**TO-DO LIST**
1) Return, word for word, the stretch of the TIFF-to-PDF scripts README from "ImageMagick is a" through "already been done.".
2) Supply the next part of the TIFF-to-PDF scripts README, picking up after its last line.

**SOURCE EXCERPT**
************

Skip to content

La-Trobe-University-Library/tiff2pdf_scripts

Repository files navigation

Copyright

Other than any prior works of which it is a derivative, the copyright in this work is owned by La Trobe University.

Licenses

Rights of use and distribution are granted under the terms of the GNU Affero General Public License version 3 (AGPL-3.0). You should find a copy of this license in the root of the repository.

Acknowledgements

La Trobe University Library is grateful to all who have contributed to this prooject. You can see who they are are at ACKNOWLEDGEMENTS.md

Contact

The maintainer of this repository is Hugh Rundle, who can be contacted at [email protected]

Description

These scripts can be used if you need to convert a batch of large TIFF files to one or more PDF access copies. They were originally used for the Sandhurst Collection Digitisation Project to convert directories of scanned pages into one PDF per book. The scripts are relatively simple PowerShell scripts that loop through a directory structure and run imagemagick over a given directory.

Generally speaking LTU staff should prefer to scan to both TIFF and JPG simultaneously using the software in the LTU Library digitisation labs, but if you only have TIFFs, these scripts can be used.

These are designed for use in La Trobe's computing environment so some installation details may differ for non-La Trobe users.

Prerequisites and preparation

To use the scripts you will need:

  • PowerShell
  • ImageMagick

Installing PowerShell

PowerShell is Microsoft's modern command line scripting shell. You should be able to install this directly from the Windows App Store. At the time of writing, the latest PowerShell is version 7. La Trobe users might need to enact a "local admin" privilege escalation if prompted.

Once installed, you should be able to open PowerShell from your taskbar search menu, or click on the desktop icon if one was added.

Installing ImageMagick

ImageMagick is a command line tool and software library for manipulating images. It is very powerful and can therefore be a little confusing. Luckily for you, most of the hard work of experimenting with configurations has already been done.

Installing ImageMagick is slightly more complicated. Go to the ImageMagick downloads page and click on the latest Q16-HDRI-x64-dll.exe version. This is likely to be at the top of the Windows download options and will be described as Win64 dynamic at 16 bits-per-pixel component with High-dynamic-range imaging enabled. Wait for the file to download, then double click to run through the installation process. La Trobe users will be prompted to complete a local admin prompt justifying why you are installing the software. It is very important that you only install ImageMagick from the official site linked in these docs, to avoid accidentally downloading malware pretending to be the real thing.

One you have installed both PowerShell and ImageMagick, you will be able to run the magick command to check that everything is properly installed. Open Powershell and type:

magick --version

Press Enter and you should receive output something like this:

Version: ImageMagick 7.1.1-30 Q16-HDRI x64 dd459b0:20240407 https://imagemagick.org
Copyright: (C) 1999 ImageMagick Studio LLC
License: https://imagemagick.org/script/license.php
Features: Channel-masks(64-bit) Cipher DPC HDRI Modules OpenCL OpenMP(2.0)
Delegates (built-in): bzlib cairo flif freetype gslib heic jng jp2 jpeg jxl lcms lqr lzma openexr pangocairo png ps raqm raw rsvg tiff webp xml zip zlib
Compiler: Visual Studio 2022 (193833135)

************

**DATA EXTRACT**
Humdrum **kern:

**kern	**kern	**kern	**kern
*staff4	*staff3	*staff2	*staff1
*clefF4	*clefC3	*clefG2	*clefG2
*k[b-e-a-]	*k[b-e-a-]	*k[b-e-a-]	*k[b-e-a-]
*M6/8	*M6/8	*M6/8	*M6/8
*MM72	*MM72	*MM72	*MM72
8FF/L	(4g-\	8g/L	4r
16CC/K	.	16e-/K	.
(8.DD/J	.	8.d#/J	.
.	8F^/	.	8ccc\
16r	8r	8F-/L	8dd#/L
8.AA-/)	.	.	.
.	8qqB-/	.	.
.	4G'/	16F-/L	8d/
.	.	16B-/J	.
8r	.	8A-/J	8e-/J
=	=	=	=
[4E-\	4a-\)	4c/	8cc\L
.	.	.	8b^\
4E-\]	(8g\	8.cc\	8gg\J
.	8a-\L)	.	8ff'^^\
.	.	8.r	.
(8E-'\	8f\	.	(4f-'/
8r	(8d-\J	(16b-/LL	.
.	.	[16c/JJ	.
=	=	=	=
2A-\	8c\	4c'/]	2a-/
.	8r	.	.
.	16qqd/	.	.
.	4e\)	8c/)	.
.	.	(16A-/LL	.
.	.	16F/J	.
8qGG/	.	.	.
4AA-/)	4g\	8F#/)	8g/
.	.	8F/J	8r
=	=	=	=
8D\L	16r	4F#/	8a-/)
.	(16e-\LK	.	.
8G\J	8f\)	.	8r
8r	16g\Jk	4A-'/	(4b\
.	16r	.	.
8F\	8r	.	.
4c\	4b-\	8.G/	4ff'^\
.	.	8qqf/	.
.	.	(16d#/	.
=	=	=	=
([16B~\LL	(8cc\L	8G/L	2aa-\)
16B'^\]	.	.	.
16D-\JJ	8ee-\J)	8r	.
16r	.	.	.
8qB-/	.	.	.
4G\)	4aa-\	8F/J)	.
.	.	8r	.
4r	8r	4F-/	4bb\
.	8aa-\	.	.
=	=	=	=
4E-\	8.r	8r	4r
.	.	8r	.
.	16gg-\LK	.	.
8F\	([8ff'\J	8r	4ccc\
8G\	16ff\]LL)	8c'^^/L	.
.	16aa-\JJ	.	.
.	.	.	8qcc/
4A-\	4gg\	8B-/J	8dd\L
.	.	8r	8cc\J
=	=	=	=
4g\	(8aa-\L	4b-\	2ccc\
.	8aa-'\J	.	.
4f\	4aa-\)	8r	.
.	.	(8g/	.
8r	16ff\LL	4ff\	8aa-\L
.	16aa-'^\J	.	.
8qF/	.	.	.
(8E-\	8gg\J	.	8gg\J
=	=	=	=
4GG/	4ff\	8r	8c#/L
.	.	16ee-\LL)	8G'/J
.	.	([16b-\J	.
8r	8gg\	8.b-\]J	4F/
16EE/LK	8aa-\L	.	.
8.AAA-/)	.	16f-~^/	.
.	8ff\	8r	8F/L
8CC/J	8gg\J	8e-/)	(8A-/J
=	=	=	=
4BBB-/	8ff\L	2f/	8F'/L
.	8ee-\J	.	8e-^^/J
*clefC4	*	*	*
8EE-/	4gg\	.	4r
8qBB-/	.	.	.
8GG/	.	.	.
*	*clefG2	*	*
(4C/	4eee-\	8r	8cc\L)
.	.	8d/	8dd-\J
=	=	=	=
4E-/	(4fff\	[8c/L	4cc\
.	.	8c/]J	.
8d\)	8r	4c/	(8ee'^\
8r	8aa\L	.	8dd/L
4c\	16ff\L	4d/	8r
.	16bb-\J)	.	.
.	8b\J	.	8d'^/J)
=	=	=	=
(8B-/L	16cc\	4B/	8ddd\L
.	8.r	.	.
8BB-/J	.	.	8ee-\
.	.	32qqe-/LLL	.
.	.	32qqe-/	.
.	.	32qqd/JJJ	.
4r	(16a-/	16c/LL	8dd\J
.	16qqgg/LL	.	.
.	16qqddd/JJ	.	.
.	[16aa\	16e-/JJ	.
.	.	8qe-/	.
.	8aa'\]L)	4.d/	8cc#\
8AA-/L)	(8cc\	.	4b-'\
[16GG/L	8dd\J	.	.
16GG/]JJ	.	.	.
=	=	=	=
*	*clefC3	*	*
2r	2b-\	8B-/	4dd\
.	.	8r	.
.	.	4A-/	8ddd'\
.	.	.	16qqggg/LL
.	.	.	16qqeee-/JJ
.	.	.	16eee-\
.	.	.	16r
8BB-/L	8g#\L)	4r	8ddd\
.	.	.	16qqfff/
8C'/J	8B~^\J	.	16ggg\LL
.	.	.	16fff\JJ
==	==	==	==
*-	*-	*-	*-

************

**ANSWER SET**
1)
ImageMagick is a command line tool and software library for manipulating images. It is very powerful and can therefore be a little confusing. Luckily for you, most of the hard work of experimenting with configurations has already been done.

2)
If you instead receive a message stating that The term 'magick' is not recognized..., you have not correctly installed ImageMagick.

An alternative way to install is using winget directly from Powershell:

winget install ImageMagick.Q16-HDRI

Depending on how many files you have, how big they are, and the processing power of your computer, this could take a significant amount of time. The script will print a message each time a subdirectory is processed.

Scripts

Each of the three scripts recursively scans all subdirectories within a given directory assigned to the variable $collectionPath. If a subdirectory's name matches one of the names listed in $tiffDirectoryNames, the script runs an image conversion using ImageMagick which:

  1. converts all TIFF files in the directory to PDF
  2. compresses the images using a JPG algorithm
  3. gathers together all the PDF images in order to create a single, multi-page PDF file

The primary difference between the scripts is in how they identify which directories to look at. Once you have adjusted the script for your use you can run it with PowerShell. From the directory where your scripts are located:

.\process_all.ps1

process_all.ps1

This script attempts to convert every subdirectory if it has a directory matching a name in $tiffDirectoryNames:

[] all-books-originals <-- $collectionPath
   - [] book-1
        - [] docs <-- this directory will be ignored
        - [] ignored-folder <-- this directory will be ignored
        - [] Renamed TIFF <-- this directory will be processed because its name is in $tiffDirectoryNames
   - [] book-2
        - [] docs <-- this directory will be ignored
        - [] jpg <-- this directory will be ignored
        - [] TIFFs renamed <-- this directory will be processed because its name is in $tiffDirectoryNames

You would use this script to process everything in a directory (e.g. all the books from a digitisation project).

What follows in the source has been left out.